Most of my recent data warehouse engine research has been with the specialists. But over the past couple of days I caught up with Oracle and Microsoft (IBM is scheduled for Friday). In at least three ways, it makes sense to lump those vendors together, and contrast them with the newer data warehouse appliance startups:
- Shared-everything architecture
- End-to-end solution story
- OLTP industrial-strengthness carried over to data warehousing
In other ways, of course, their positions are greatly different. Oracle may have a full order-of-magnitude lead on Microsoft in warehouse sizes, for example, and has a broad range of advanced features that Microsoft either hasn’t matched yet, or else just released in SQL Server 2005. Microsoft was earlier in pushing DBA ease as a major product design emphasis, although Oracle has played vigorous catch-up in Oracle10g.

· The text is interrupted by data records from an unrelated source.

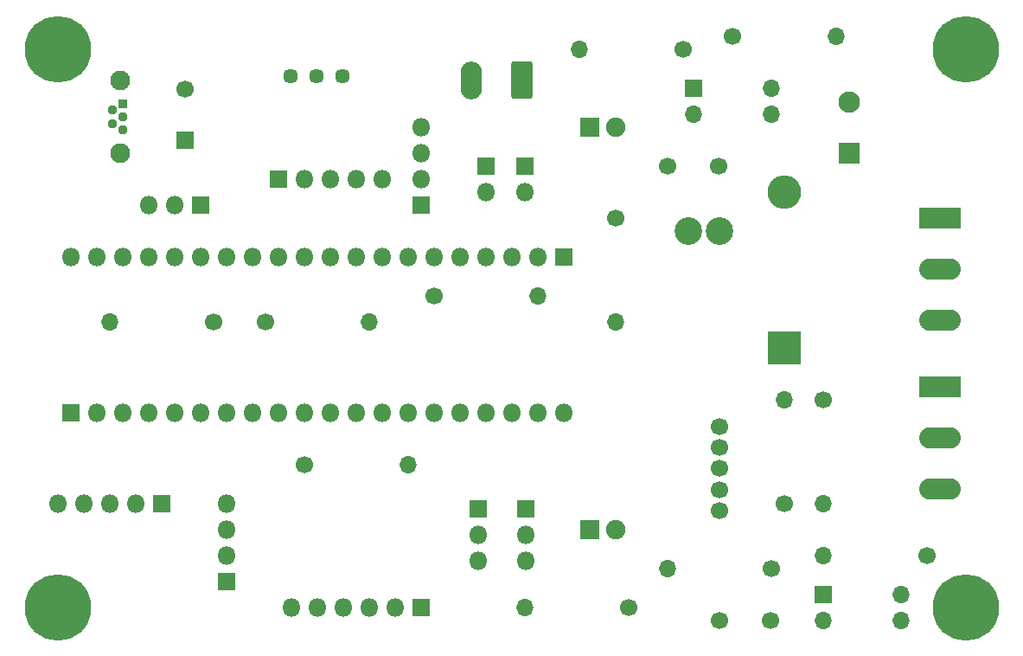
<source format=gbr>
G04 #@! TF.GenerationSoftware,KiCad,Pcbnew,(5.1.6)-1*
G04 #@! TF.CreationDate,2021-03-23T21:18:41+01:00*
G04 #@! TF.ProjectId,MotoGymkhanaRaceTiming,4d6f746f-4779-46d6-9b68-616e61526163,2*
G04 #@! TF.SameCoordinates,Original*
G04 #@! TF.FileFunction,Soldermask,Bot*
G04 #@! TF.FilePolarity,Negative*
%FSLAX46Y46*%
G04 Gerber Fmt 4.6, Leading zero omitted, Abs format (unit mm)*
G04 Created by KiCad (PCBNEW (5.1.6)-1) date 2021-03-23 21:18:41*
%MOMM*%
%LPD*%
G01*
G04 APERTURE LIST*
%ADD10C,1.450000*%
%ADD11O,2.100000X3.700000*%
%ADD12O,1.800000X1.800000*%
%ADD13R,1.800000X1.800000*%
%ADD14O,4.060000X2.080000*%
%ADD15R,4.060000X2.080000*%
%ADD16C,0.900000*%
%ADD17C,6.500000*%
%ADD18C,1.700000*%
%ADD19R,1.700000X1.700000*%
%ADD20C,2.100000*%
%ADD21R,2.100000X2.100000*%
%ADD22O,1.700000X1.700000*%
%ADD23C,1.700200*%
%ADD24C,2.700000*%
%ADD25C,1.950000*%
%ADD26C,0.940000*%
%ADD27R,0.940000X0.940000*%
%ADD28C,1.900000*%
%ADD29R,1.900000X1.900000*%
%ADD30O,3.300000X3.300000*%
%ADD31R,3.300000X3.300000*%
G04 APERTURE END LIST*
D10*
X62158000Y-34370000D03*
X64698000Y-34370000D03*
X67238000Y-34370000D03*
D11*
X79836000Y-34798000D03*
G36*
G01*
X85886000Y-33210500D02*
X85886000Y-36385500D01*
G75*
G02*
X85623500Y-36648000I-262500J0D01*
G01*
X84048500Y-36648000D01*
G75*
G02*
X83786000Y-36385500I0J262500D01*
G01*
X83786000Y-33210500D01*
G75*
G02*
X84048500Y-32948000I262500J0D01*
G01*
X85623500Y-32948000D01*
G75*
G02*
X85886000Y-33210500I0J-262500D01*
G01*
G37*
D12*
X62230000Y-86360000D03*
X64770000Y-86360000D03*
X67310000Y-86360000D03*
X69850000Y-86360000D03*
X72390000Y-86360000D03*
D13*
X74930000Y-86360000D03*
D12*
X74930000Y-39370000D03*
X74930000Y-41910000D03*
X74930000Y-44450000D03*
D13*
X74930000Y-46990000D03*
D14*
X125730000Y-58260000D03*
X125730000Y-53260000D03*
D15*
X125730000Y-48260000D03*
D14*
X125730000Y-74770000D03*
X125730000Y-69770000D03*
D15*
X125730000Y-64770000D03*
D12*
X55880000Y-76200000D03*
X55880000Y-78740000D03*
X55880000Y-81280000D03*
D13*
X55880000Y-83820000D03*
D12*
X39370000Y-76200000D03*
X41910000Y-76200000D03*
X44450000Y-76200000D03*
X46990000Y-76200000D03*
D13*
X49530000Y-76200000D03*
D12*
X71120000Y-44450000D03*
X68580000Y-44450000D03*
X66040000Y-44450000D03*
X63500000Y-44450000D03*
D13*
X60960000Y-44450000D03*
D16*
X41067056Y-30052944D03*
X39370000Y-29350000D03*
X37672944Y-30052944D03*
X36970000Y-31750000D03*
X37672944Y-33447056D03*
X39370000Y-34150000D03*
X41067056Y-33447056D03*
X41770000Y-31750000D03*
D17*
X39370000Y-31750000D03*
D18*
X51816000Y-35640000D03*
D19*
X51816000Y-40640000D03*
D16*
X41067056Y-84662944D03*
X39370000Y-83960000D03*
X37672944Y-84662944D03*
X36970000Y-86360000D03*
X37672944Y-88057056D03*
X39370000Y-88760000D03*
X41067056Y-88057056D03*
X41770000Y-86360000D03*
D17*
X39370000Y-86360000D03*
D16*
X129967056Y-84662944D03*
X128270000Y-83960000D03*
X126572944Y-84662944D03*
X125870000Y-86360000D03*
X126572944Y-88057056D03*
X128270000Y-88760000D03*
X129967056Y-88057056D03*
X130670000Y-86360000D03*
D17*
X128270000Y-86360000D03*
D16*
X129967056Y-30052944D03*
X128270000Y-29350000D03*
X126572944Y-30052944D03*
X125870000Y-31750000D03*
X126572944Y-33447056D03*
X128270000Y-34150000D03*
X129967056Y-33447056D03*
X130670000Y-31750000D03*
D17*
X128270000Y-31750000D03*
D20*
X116840000Y-36910000D03*
D21*
X116840000Y-41910000D03*
D22*
X115570000Y-30480000D03*
D18*
X105410000Y-30480000D03*
D12*
X80565001Y-81835001D03*
X80565001Y-79295001D03*
D13*
X80565001Y-76755001D03*
D23*
X104140000Y-68692800D03*
X104140000Y-70744600D03*
X104140000Y-72796400D03*
X104140000Y-74848200D03*
X104140000Y-76900000D03*
D24*
X101140000Y-49530000D03*
X104140000Y-49530000D03*
D18*
X104060000Y-43180000D03*
X99060000Y-43180000D03*
X109140000Y-87630000D03*
X104140000Y-87630000D03*
D22*
X93980000Y-58420000D03*
D18*
X93980000Y-48260000D03*
D22*
X86360000Y-55880000D03*
D18*
X76200000Y-55880000D03*
D22*
X114300000Y-76200000D03*
D18*
X114300000Y-66040000D03*
D22*
X110490000Y-66040000D03*
D18*
X110490000Y-76200000D03*
D12*
X85090000Y-45720000D03*
D13*
X85090000Y-43180000D03*
D12*
X81280000Y-45720000D03*
D13*
X81280000Y-43180000D03*
D12*
X48260000Y-46990000D03*
X50800000Y-46990000D03*
D13*
X53340000Y-46990000D03*
D12*
X85215001Y-81835001D03*
X85215001Y-79295001D03*
D13*
X85215001Y-76755001D03*
D22*
X121920000Y-85090000D03*
X114300000Y-87630000D03*
X121920000Y-87630000D03*
D19*
X114300000Y-85090000D03*
D22*
X109220000Y-35560000D03*
X101600000Y-38100000D03*
X109220000Y-38100000D03*
D19*
X101600000Y-35560000D03*
D22*
X73660000Y-72390000D03*
D18*
X63500000Y-72390000D03*
D22*
X44450000Y-58420000D03*
D18*
X54610000Y-58420000D03*
D22*
X69850000Y-58420000D03*
D18*
X59690000Y-58420000D03*
D22*
X114300000Y-81280000D03*
D18*
X124460000Y-81280000D03*
D22*
X99060000Y-82550000D03*
D18*
X109220000Y-82550000D03*
D22*
X85090000Y-86360000D03*
D18*
X95250000Y-86360000D03*
X100584000Y-31750000D03*
D22*
X90424000Y-31750000D03*
D25*
X45500000Y-41959000D03*
X45500000Y-34809000D03*
D26*
X45720000Y-39684000D03*
X44720000Y-39034000D03*
X45720000Y-38384000D03*
X44720000Y-37734000D03*
D27*
X45720000Y-37084000D03*
D12*
X40640000Y-52070000D03*
X43180000Y-52070000D03*
X45720000Y-52070000D03*
X48260000Y-52070000D03*
X50800000Y-52070000D03*
X53340000Y-52070000D03*
X55880000Y-52070000D03*
X58420000Y-52070000D03*
X60960000Y-52070000D03*
X63500000Y-52070000D03*
X66040000Y-52070000D03*
X68580000Y-52070000D03*
X71120000Y-52070000D03*
X73660000Y-52070000D03*
X76200000Y-52070000D03*
X78740000Y-52070000D03*
X81280000Y-52070000D03*
X83820000Y-52070000D03*
X86360000Y-52070000D03*
D13*
X88900000Y-52070000D03*
D12*
X88900000Y-67310000D03*
X86360000Y-67310000D03*
X83820000Y-67310000D03*
X81280000Y-67310000D03*
X78740000Y-67310000D03*
X76200000Y-67310000D03*
X73660000Y-67310000D03*
X71120000Y-67310000D03*
X68580000Y-67310000D03*
X66040000Y-67310000D03*
X63500000Y-67310000D03*
X60960000Y-67310000D03*
X58420000Y-67310000D03*
X55880000Y-67310000D03*
X53340000Y-67310000D03*
X50800000Y-67310000D03*
X48260000Y-67310000D03*
X45720000Y-67310000D03*
X43180000Y-67310000D03*
D13*
X40640000Y-67310000D03*
D28*
X93980000Y-39370000D03*
D29*
X91440000Y-39370000D03*
D28*
X93980000Y-78740000D03*
D29*
X91440000Y-78740000D03*
D30*
X110490000Y-45720000D03*
D31*
X110490000Y-60960000D03*
M02*

</source>
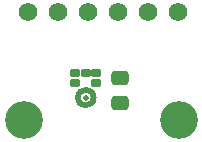
<source format=gbr>
%TF.GenerationSoftware,KiCad,Pcbnew,7.0.6*%
%TF.CreationDate,2024-09-27T12:31:39-07:00*%
%TF.ProjectId,microphone,6d696372-6f70-4686-9f6e-652e6b696361,rev?*%
%TF.SameCoordinates,Original*%
%TF.FileFunction,Soldermask,Top*%
%TF.FilePolarity,Negative*%
%FSLAX46Y46*%
G04 Gerber Fmt 4.6, Leading zero omitted, Abs format (unit mm)*
G04 Created by KiCad (PCBNEW 7.0.6) date 2024-09-27 12:31:39*
%MOMM*%
%LPD*%
G01*
G04 APERTURE LIST*
G04 Aperture macros list*
%AMRoundRect*
0 Rectangle with rounded corners*
0 $1 Rounding radius*
0 $2 $3 $4 $5 $6 $7 $8 $9 X,Y pos of 4 corners*
0 Add a 4 corners polygon primitive as box body*
4,1,4,$2,$3,$4,$5,$6,$7,$8,$9,$2,$3,0*
0 Add four circle primitives for the rounded corners*
1,1,$1+$1,$2,$3*
1,1,$1+$1,$4,$5*
1,1,$1+$1,$6,$7*
1,1,$1+$1,$8,$9*
0 Add four rect primitives between the rounded corners*
20,1,$1+$1,$2,$3,$4,$5,0*
20,1,$1+$1,$4,$5,$6,$7,0*
20,1,$1+$1,$6,$7,$8,$9,0*
20,1,$1+$1,$8,$9,$2,$3,0*%
G04 Aperture macros list end*
%ADD10C,0.500000*%
%ADD11C,0.500000*%
%ADD12RoundRect,0.102000X-0.300000X-0.261000X0.300000X-0.261000X0.300000X0.261000X-0.300000X0.261000X0*%
%ADD13C,1.574800*%
%ADD14C,3.200000*%
%ADD15RoundRect,0.250000X-0.475000X0.337500X-0.475000X-0.337500X0.475000X-0.337500X0.475000X0.337500X0*%
G04 APERTURE END LIST*
D10*
%TO.C,MK1*%
X227120500Y-141230000D02*
G75*
G03*
X227120500Y-141230000I-665000J0D01*
G01*
%TD*%
D11*
%TO.C,MK1*%
X226455500Y-141230000D03*
D12*
X225555500Y-139156000D03*
X225555500Y-139978000D03*
X227355500Y-139978000D03*
X227355500Y-139156000D03*
X226455500Y-139156000D03*
%TD*%
D13*
%TO.C,J1*%
X221520000Y-134000000D03*
X224060000Y-134000000D03*
X226600000Y-134000000D03*
X229140000Y-134000000D03*
X231680000Y-134000000D03*
X234220000Y-134000000D03*
%TD*%
D14*
%TO.C,H2*%
X234320000Y-143100000D03*
%TD*%
%TO.C,H1*%
X221200000Y-143090000D03*
%TD*%
D15*
%TO.C,C1*%
X229390000Y-139602500D03*
X229390000Y-141677500D03*
%TD*%
M02*

</source>
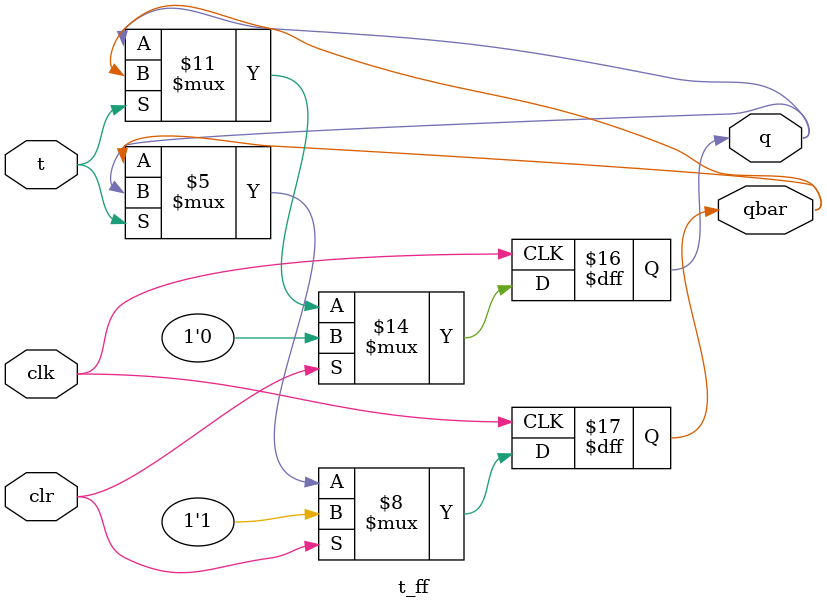
<source format=v>

module t_ff(
output reg q,qbar,
input t,clk,clr);
always @ (posedge clk)
if(clr==1'b1)
begin 
q<=1'b0; 
qbar<=1'b1;
end 
else 
if(t==1'b0)
begin
 q<=q;
 qbar<=qbar;
end 
 else
 begin 
 q<=qbar;
 qbar<=q;
 end 
 endmodule

</source>
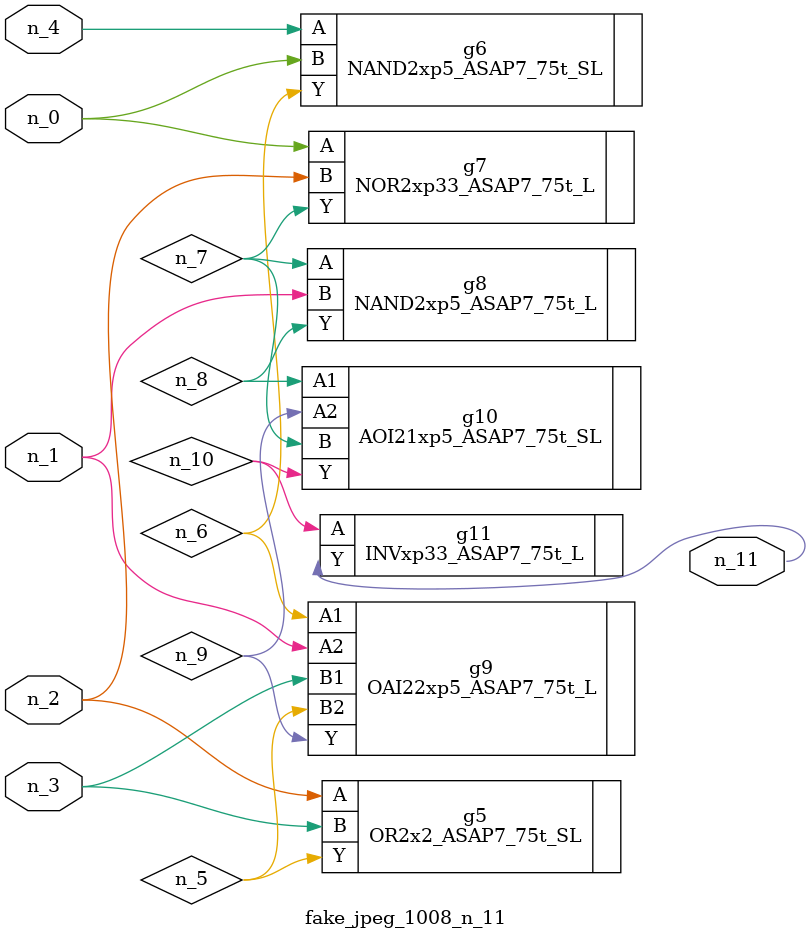
<source format=v>
module fake_jpeg_1008_n_11 (n_3, n_2, n_1, n_0, n_4, n_11);

input n_3;
input n_2;
input n_1;
input n_0;
input n_4;

output n_11;

wire n_10;
wire n_8;
wire n_9;
wire n_6;
wire n_5;
wire n_7;

OR2x2_ASAP7_75t_SL g5 ( 
.A(n_2),
.B(n_3),
.Y(n_5)
);

NAND2xp5_ASAP7_75t_SL g6 ( 
.A(n_4),
.B(n_0),
.Y(n_6)
);

NOR2xp33_ASAP7_75t_L g7 ( 
.A(n_0),
.B(n_2),
.Y(n_7)
);

NAND2xp5_ASAP7_75t_L g8 ( 
.A(n_7),
.B(n_1),
.Y(n_8)
);

AOI21xp5_ASAP7_75t_SL g10 ( 
.A1(n_8),
.A2(n_9),
.B(n_7),
.Y(n_10)
);

OAI22xp5_ASAP7_75t_L g9 ( 
.A1(n_6),
.A2(n_1),
.B1(n_3),
.B2(n_5),
.Y(n_9)
);

INVxp33_ASAP7_75t_L g11 ( 
.A(n_10),
.Y(n_11)
);


endmodule
</source>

Shared everything. Oracle and Microsoft take a shared-everything approach, as opposed to the MPP/shared-nothing approach favored by Teradata, Netezza, and DATallegro. This has one big theoretical advantage (all resources are available at all points in the process) and one big theoretical disadvantage (there’s inherent overhead in the synchronization). I agree with the emerging consensus that blades/grids/shared-nothing is the wave of the future, but I know of no simple and obvious proof that this view is correct.
End-to-end integration. Proud as they may be of their respective data warehouse DBMS technology, Oracle and Microsoft ideally would like to shift the discussion away from just data servers, and rather talk about end-to-end integration. This could comprise RDBMS, MOLAP capabilities, ETL, BI/reporting, and maybe the whole transactional technology stack as well. Metadata integration gets mentioned a lot in such discussions.
Industrial-strengthness. Although neither vendor actually framed the argument to me in exactly that way, both gain a lot of real and perceived advantages from offering single products used both for OLTP and data warehousing. Lots of industrial strength stuff that is required for OLTP – security, high availability, etc. – is also very nice for data warehousing. Indeed, Oracle explicitly tries to tie such things to compliance, and for that and other reasons convince customers such features are a must-have. Similarly, robust concurrency can be assumed for systems with OLTP credentials. And Oracle and Microsoft automatically have operational data warehouse stories, which the smaller appliance vendors are not yet well-positioned to compete with. (Teradata, of course, is a different matter.)